Axis 1: Knowledge extraction and discovery from healthcare data
The aim of this axis is to develop methods and tools for leveraging patients’ data in their wide variety and complexity. This encompasses the extraction and transformation of raw data into engineered featured and learned representations of good quality that will enable or facilitate the development of further clinical decision support and knowledge discovery approaches, as those developed in Axes 2 and 3.
Axis 2: Stochastic and supervised learning for clinical decision support
The objective of this axis is to propose original machine learning methods, including both statistical learning and deep learning approaches to account for low-sample-size high-dimension setting. In particular, we will consider modeling complex patient care trajectories for prognosis prediction and decision making, as well as, approaches using synthetic patient generation.

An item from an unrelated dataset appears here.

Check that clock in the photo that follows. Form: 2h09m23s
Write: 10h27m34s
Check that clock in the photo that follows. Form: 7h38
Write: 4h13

Axis 3: Data-driven and designs for next generation clinical trials
The objective of this axis is twofold and can be summarized as follows: how clinical trials can help machine learning? And inversely, how can machine learning help clinical trials? Accordingly, the first objective is to propose clinical trial methods adapted to continuous learning tools, as SaMD (Software as a Medical Device). The second objective, is to develop machine learning models and algorithms learning to enable innovative clinical trial designs using diseases and translational models, EHRs, clinical trial data and synthetic patients, for patient-related knowledge acquisition in biomedicine.